RECORDS FOR THIS EXERCISE:
◆ ◆ ◆ ◆ ◆ ◆ ◆
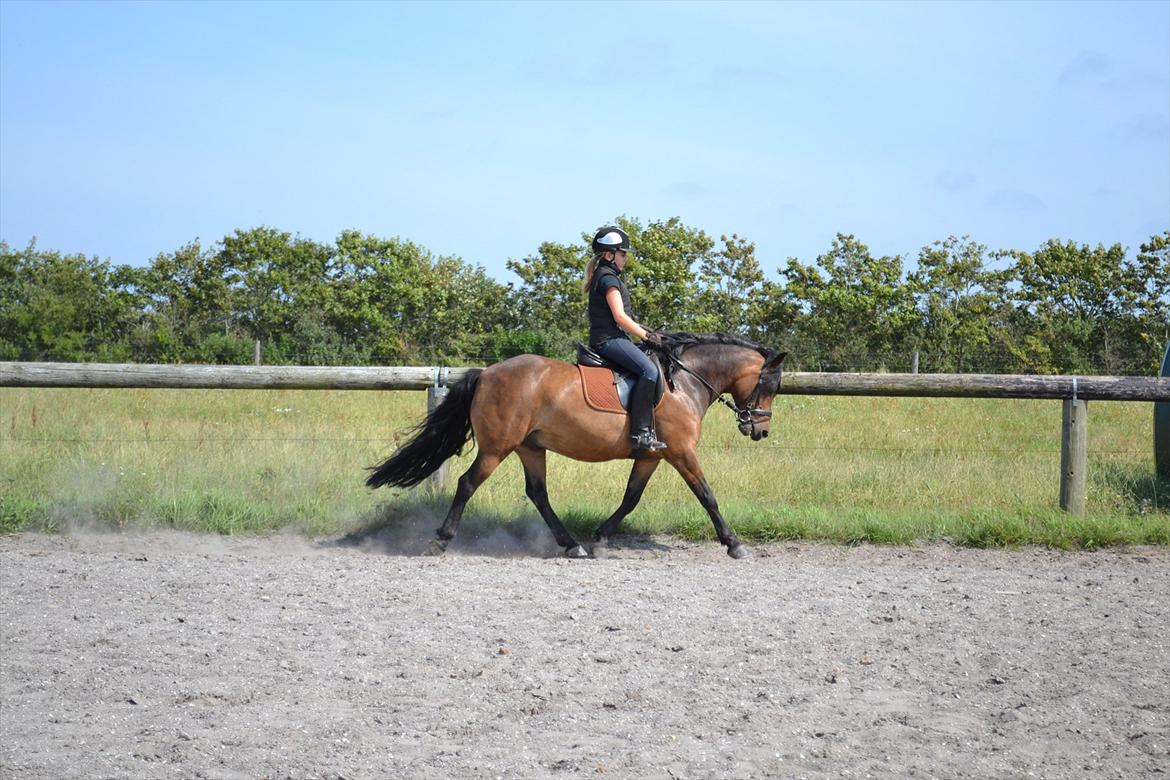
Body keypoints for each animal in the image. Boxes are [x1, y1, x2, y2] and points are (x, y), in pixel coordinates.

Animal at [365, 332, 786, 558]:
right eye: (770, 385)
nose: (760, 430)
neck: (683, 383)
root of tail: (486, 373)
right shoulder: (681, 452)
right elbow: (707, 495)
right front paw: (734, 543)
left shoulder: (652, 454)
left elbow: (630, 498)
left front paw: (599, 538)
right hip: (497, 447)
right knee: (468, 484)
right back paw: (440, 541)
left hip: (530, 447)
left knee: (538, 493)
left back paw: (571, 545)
◆ ◆ ◆ ◆ ◆ ◆ ◆
THE PROBLEM: The material should be returned verbatim, with all images omitted.

ANSWER TO THE PROBLEM:
Body keypoints for each animal in the image. Boxes are [x1, y1, x2, y2] and points are (x, y), in pixel coordinates.

Animal at [365, 332, 786, 558]:
right eye: (770, 385)
nose: (760, 430)
neck: (683, 383)
root of tail: (486, 373)
right shoulder: (681, 452)
right elbow: (707, 495)
right front paw: (734, 543)
left shoulder: (652, 454)
left elbow: (630, 498)
left front paw: (599, 538)
right hip: (497, 447)
right knee: (468, 484)
right back paw: (440, 541)
left hip: (530, 447)
left knee: (538, 493)
left back paw: (571, 545)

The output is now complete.